What you have to do =>
Copy out, from the entries below, each line that holds the string "subject".

Input material =>
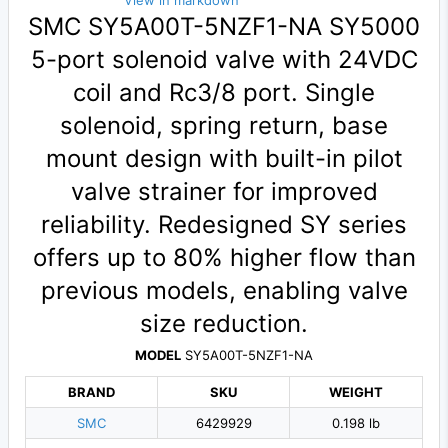
View in markdown
SMC SY5A00T-5NZF1-NA SY5000
5-port solenoid valve with 24VDC
coil and Rc3/8 port. Single
solenoid, spring return, base
mount design with built-in pilot
valve strainer for improved
reliability. Redesigned SY series
offers up to 80% higher flow than
previous models, enabling valve
size reduction.
MODEL
SY5A00T-5NZF1-NA
BRAND
SKU
WEIGHT
SMC
6429929
0.198 lb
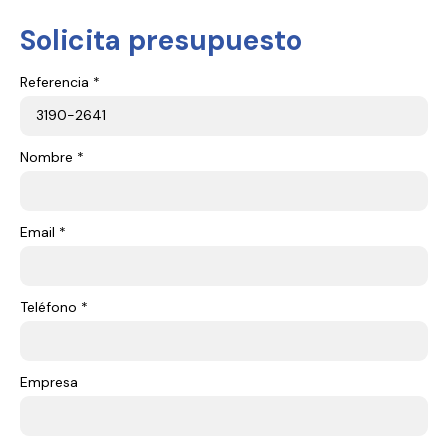
Solicita presupuesto
Referencia *
Nombre *
Email *
Teléfono *
Empresa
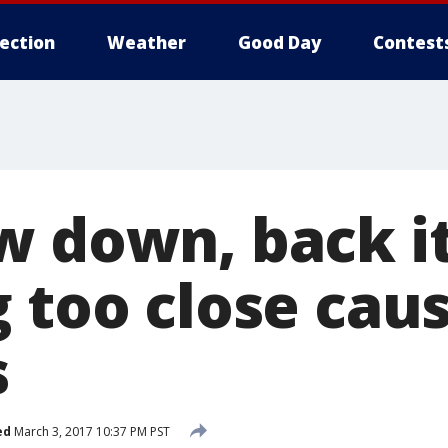
lection
Weather
Good Day
Contest
w down, back it
 too close caus
s
ed
March 3, 2017 10:37 PM PST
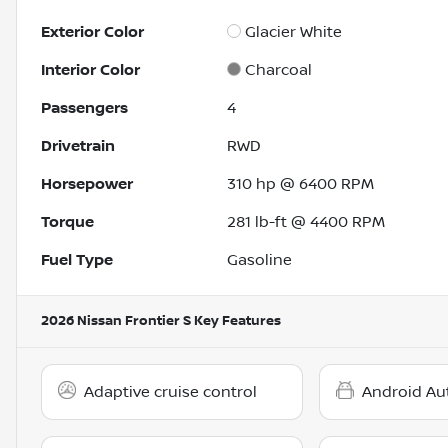
Exterior Color
Glacier White
Interior Color
Charcoal
Passengers
4
Drivetrain
RWD
Horsepower
310 hp @ 6400 RPM
Torque
281 lb-ft @ 4400 RPM
Fuel Type
Gasoline
2026 Nissan Frontier S
Key Features
Adaptive cruise control
Android Au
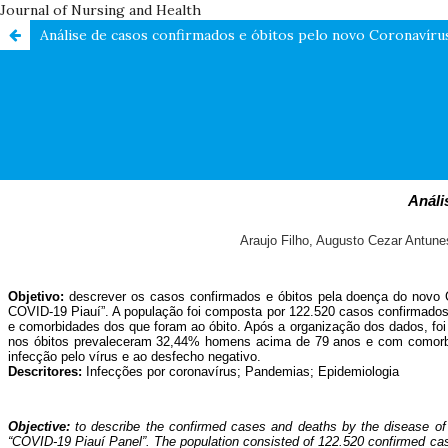
Journal of Nursing and Health
Análise de casos confirmados e óbitos pelo novo Coronavírus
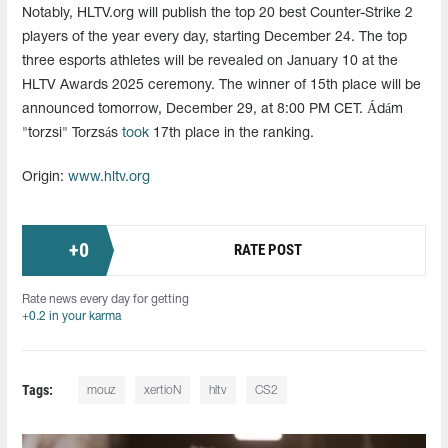
Notably, HLTV.org will publish the top 20 best Counter-Strike 2
players of the year every day, starting December 24. The top
three esports athletes will be revealed on January 10 at the
HLTV Awards 2025 ceremony. The winner of 15th place will be
announced tomorrow, December 29, at 8:00 PM CET. Ádám
"torzsi" Torzsás
took
17th place in the ranking.
Origin:
www.hltv.org
+
0
RATE POST
Rate news every day for getting
+0.2 in your karma
Tags:
mouz
xertioN
hltv
СS2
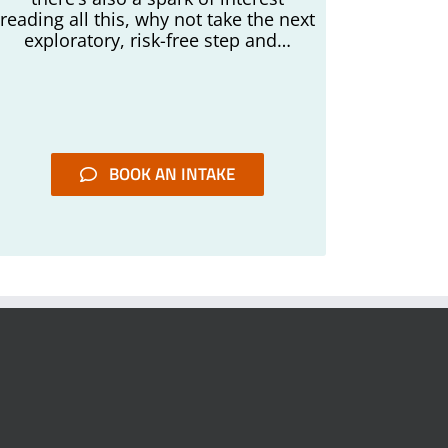
reading all this, why not take the next
exploratory, risk-free step and…
BOOK AN INTAKE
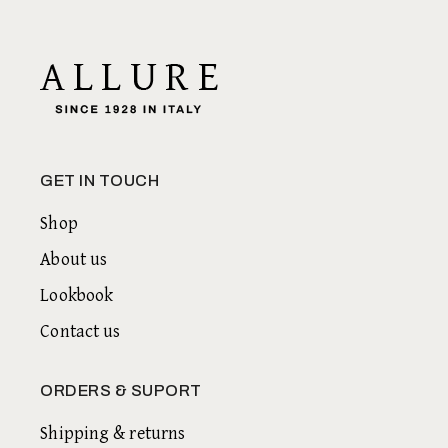
GET IN TOUCH
Shop
About us
Lookbook
Contact us
ORDERS & SUPORT
Shipping & returns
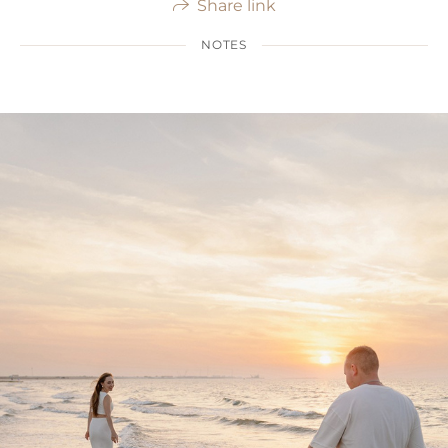
Share link
NOTES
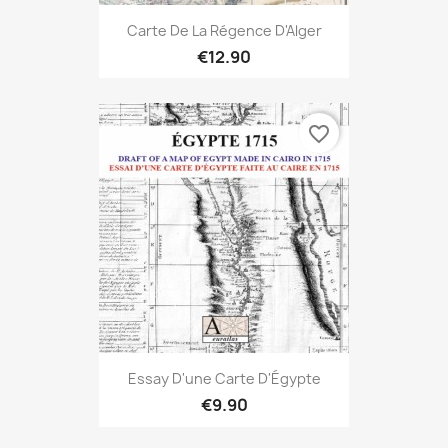
Carte De La Régence D'Alger
€12.90
favorite_border
Essay D'une Carte D'Égypte
€9.90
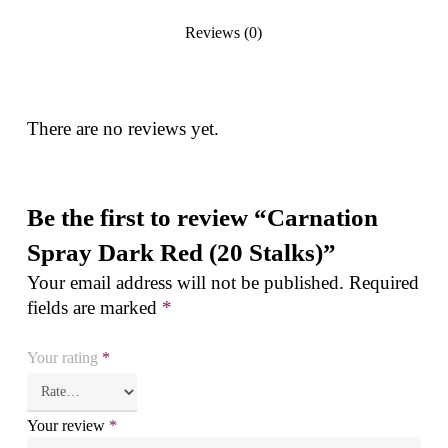
Reviews (0)
There are no reviews yet.
Be the first to review “Carnation
Spray Dark Red (20 Stalks)”
Your email address will not be published.
Required
fields are marked
*
Your rating
*
Your review
*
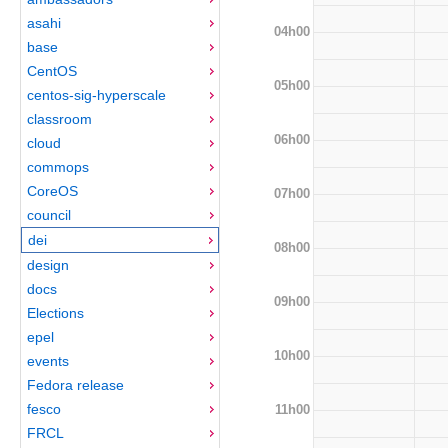
asahi
04h00
base
CentOS
05h00
centos-sig-hyperscale
classroom
06h00
cloud
commops
CoreOS
07h00
council
dei
08h00
design
docs
09h00
Elections
epel
10h00
events
Fedora release
fesco
11h00
FRCL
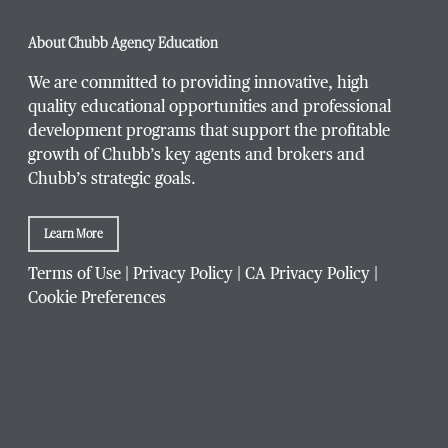
About Chubb Agency Education
We are committed to providing innovative, high
quality educational opportunities and professional
development programs that support the profitable
growth of Chubb’s key agents and brokers and
Chubb’s strategic goals.
Learn More
Terms of Use
|
Privacy Policy
|
CA Privacy Policy
|
Cookie Preferences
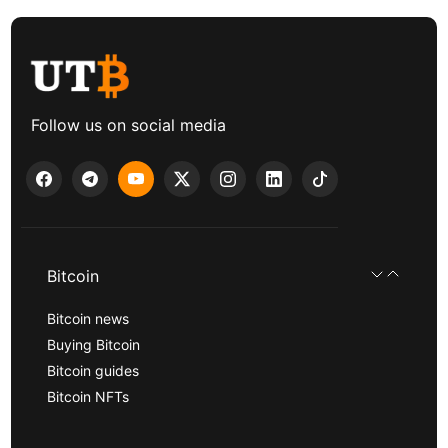
Follow us on social media
Bitcoin
Bitcoin news
Buying Bitcoin
Bitcoin guides
Bitcoin NFTs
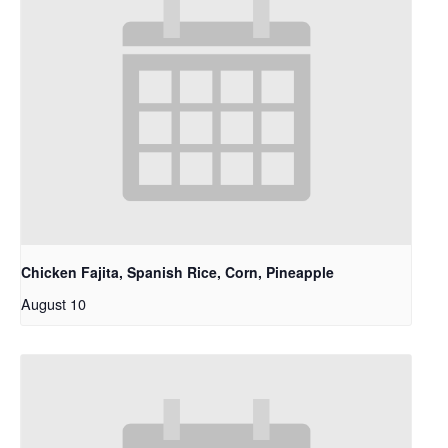
Chicken Fajita, Spanish Rice, Corn, Pineapple
August 10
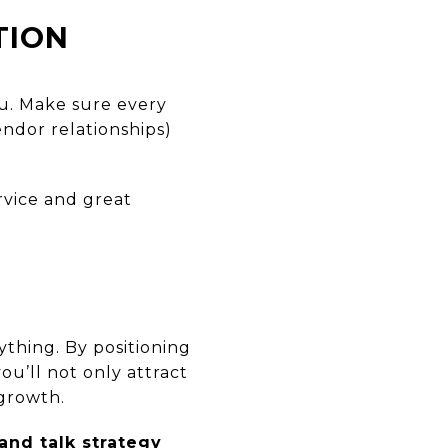
TION
ou. Make sure every
endor relationships)
rvice and great
thing. By positioning
u’ll not only attract
 growth.
and talk strategy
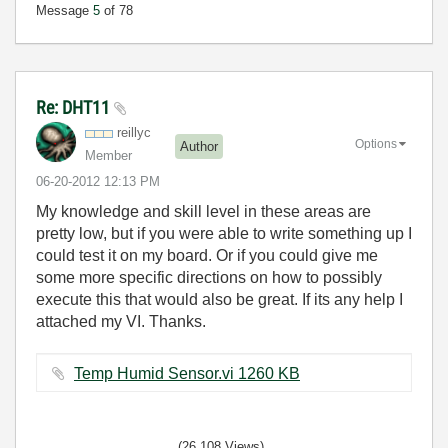
Message
5
of 78
Re: DHT11
reillyc
Options
Author
Member
‎06-20-2012
12:13 PM
My knowledge and skill level in these areas are
pretty low, but if you were able to write something up I
could test it on my board. Or if you could give me
some more specific directions on how to possibly
execute this that would also be great. If its any help I
attached my VI. Thanks.
Temp Humid Sensor.vi ‏1260 KB
(26,108 Views)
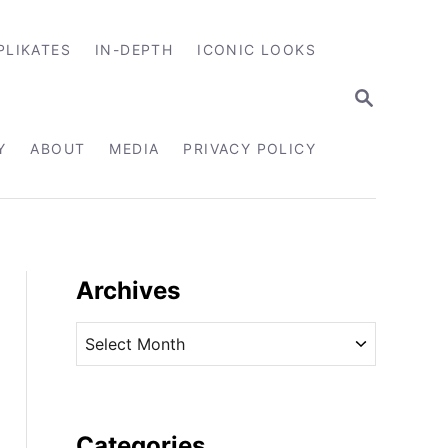
PLIKATES
IN-DEPTH
ICONIC LOOKS
S
E
A
R
Y
ABOUT
MEDIA
PRIVACY POLICY
C
H
Archives
A
r
c
h
i
Categories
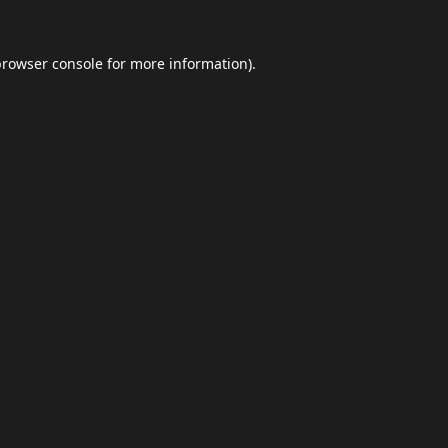
browser console
for more information).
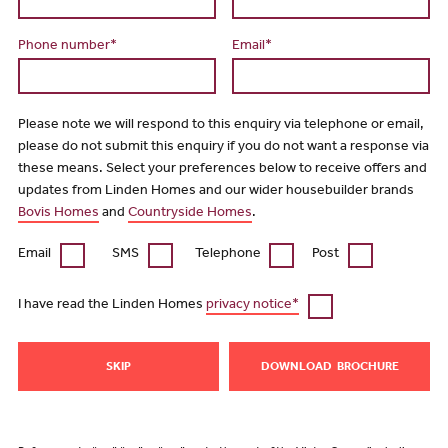
Phone number*
Email*
Please note we will respond to this enquiry via telephone or email,
please do not submit this enquiry if you do not want a response via
these means. Select your preferences below to receive offers and
updates from Linden Homes and our wider housebuilder brands
Bovis Homes
and
Countryside Homes
.
Email
SMS
Telephone
Post
I have read the Linden Homes
privacy notice*
SKIP
DOWNLOAD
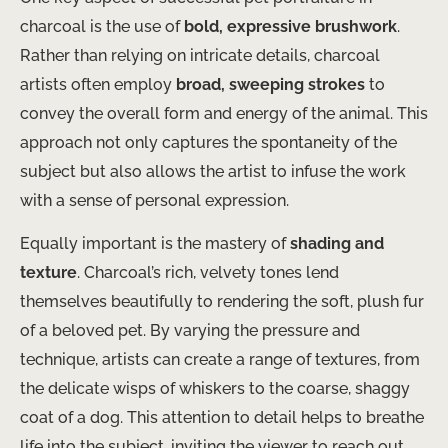
charcoal is the use of
bold, expressive brushwork
.
Rather than relying on intricate details, charcoal
artists often employ
broad, sweeping strokes
to
convey the overall form and energy of the animal. This
approach not only captures the spontaneity of the
subject but also allows the artist to infuse the work
with a sense of personal expression.
Equally important is the mastery of
shading and
texture
. Charcoal’s rich, velvety tones lend
themselves beautifully to rendering the soft, plush fur
of a beloved pet. By varying the pressure and
technique, artists can create a range of textures, from
the delicate wisps of whiskers to the coarse, shaggy
coat of a dog. This attention to detail helps to breathe
life into the subject, inviting the viewer to reach out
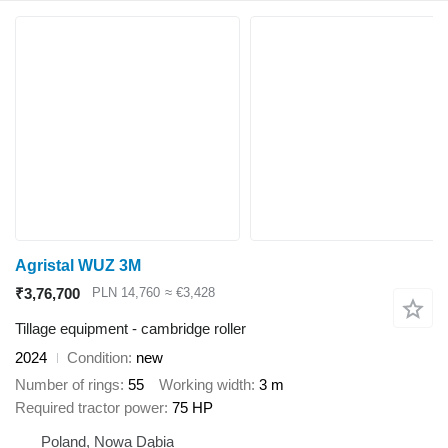
Agristal WUZ 3M
₹3,76,700
PLN 14,760
≈ €3,428
Tillage equipment - cambridge roller
2024
Condition
new
Number of rings
55
Working width
3 m
Required tractor power
75 HP
Poland, Nowa Dąbia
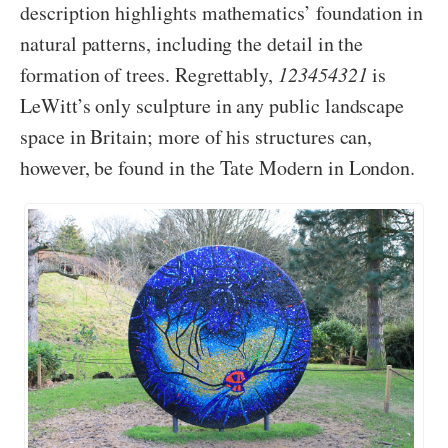
description highlights mathematics’ foundation in
natural patterns, including the detail in the
formation of trees. Regrettably,
123454321
is
LeWitt’s only sculpture in any public landscape
space in Britain; more of his structures can,
however, be found in the Tate Modern in London.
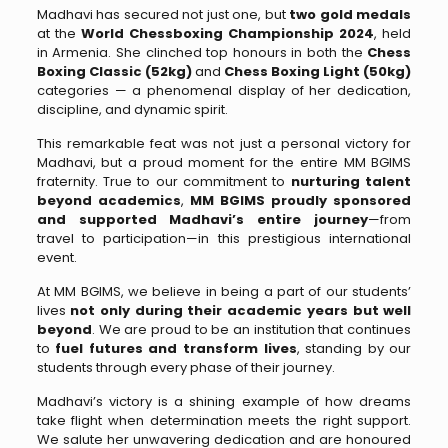
Madhavi has secured not just one, but
two gold medals
at the
World Chessboxing Championship 2024
, held
in Armenia. She clinched top honours in both the
Chess
Boxing Classic (52kg)
and
Chess Boxing Light (50kg)
categories — a phenomenal display of her dedication,
discipline, and dynamic spirit.
This remarkable feat was not just a personal victory for
Madhavi, but a proud moment for the entire MM BGIMS
fraternity. True to our commitment to
nurturing talent
beyond academics
,
MM BGIMS proudly sponsored
and supported Madhavi’s entire journey
—from
travel to participation—in this prestigious international
event.
At MM BGIMS, we believe in being a part of our students’
lives
not only during their academic years but well
beyond
. We are proud to be an institution that continues
to
fuel futures and transform lives
, standing by our
students through every phase of their journey.
Madhavi’s victory is a shining example of how dreams
take flight when determination meets the right support.
We salute her unwavering dedication and are honoured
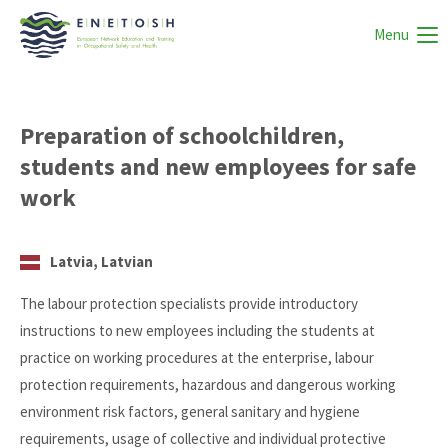
Menu
Preparation of schoolchildren,
students and new employees for safe
work
Latvia, Latvian
The labour protection specialists provide introductory
instructions to new employees including the students at
practice on working procedures at the enterprise, labour
protection requirements, hazardous and dangerous working
environment risk factors, general sanitary and hygiene
requirements, usage of collective and individual protective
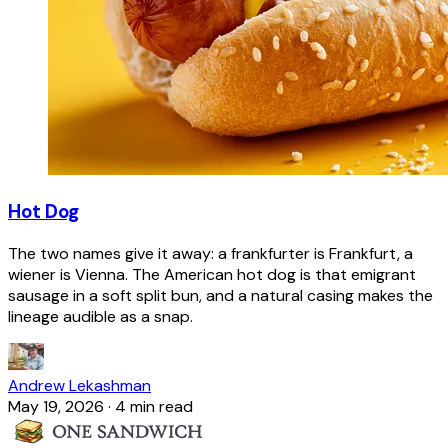
Hot Dog
The two names give it away: a frankfurter is Frankfurt, a
wiener is Vienna. The American hot dog is that emigrant
sausage in a soft split bun, and a natural casing makes the
lineage audible as a snap.
Andrew Lekashman
May 19, 2026
·
4 min read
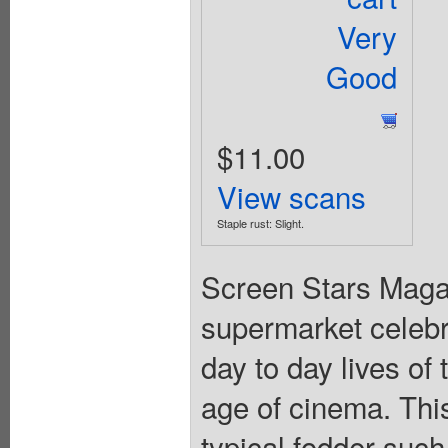
Very
Good
$11.00
View scans
Staple rust: Slight.
Screen Stars Maga
supermarket celebri
day to day lives of
age of cinema. This 
typical fodder such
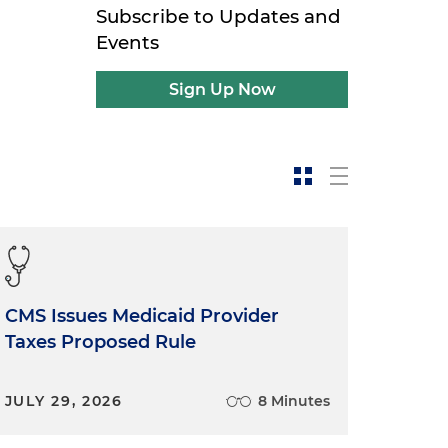
Subscribe to Updates and
Events
Sign Up Now
CMS Issues Medicaid Provider
Taxes Proposed Rule
JULY 29, 2026
8 Minutes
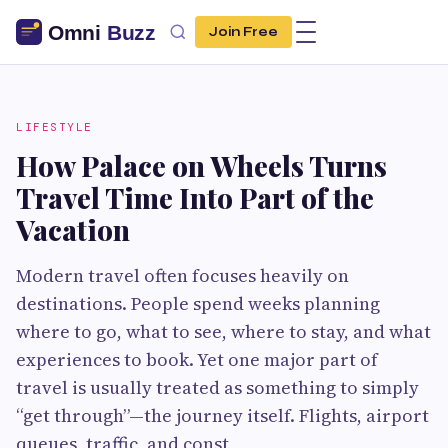
Join Free
LIFESTYLE
How Palace on Wheels Turns
Travel Time Into Part of the
Vacation
Modern travel often focuses heavily on
destinations. People spend weeks planning
where to go, what to see, where to stay, and what
experiences to book. Yet one major part of
travel is usually treated as something to simply
“get through”—the journey itself. Flights, airport
queues, traffic, and const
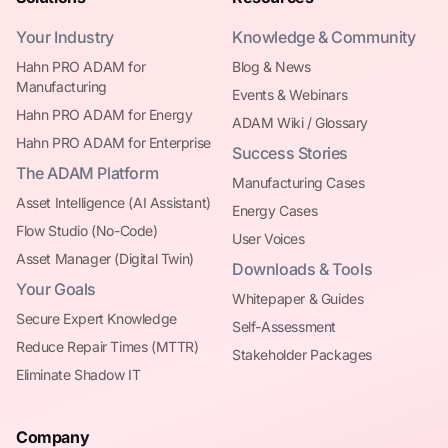
Your Industry
Knowledge & Community
Hahn PRO ADAM for
Blog & News
Manufacturing
Events & Webinars
Hahn PRO ADAM for Energy
ADAM Wiki / Glossary
Hahn PRO ADAM for Enterprise
Success Stories
The ADAM Platform
Manufacturing Cases
Asset Intelligence (AI Assistant)
Energy Cases
Flow Studio (No-Code)
User Voices
Asset Manager (Digital Twin)
Downloads & Tools
Your Goals
Whitepaper & Guides
Secure Expert Knowledge
Self-Assessment
Reduce Repair Times (MTTR)
Stakeholder Packages
Eliminate Shadow IT
Company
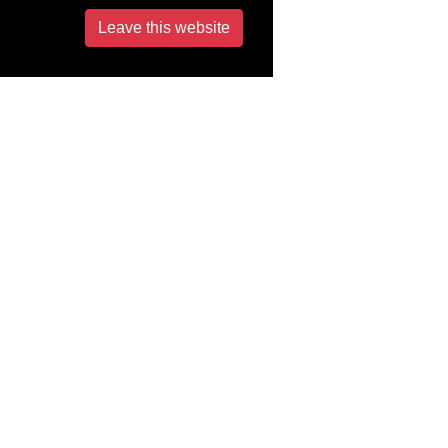
Leave this website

Solved problem =>
subject but also allows the artist to infuse the work
life into the subject, inviting the viewer to reach out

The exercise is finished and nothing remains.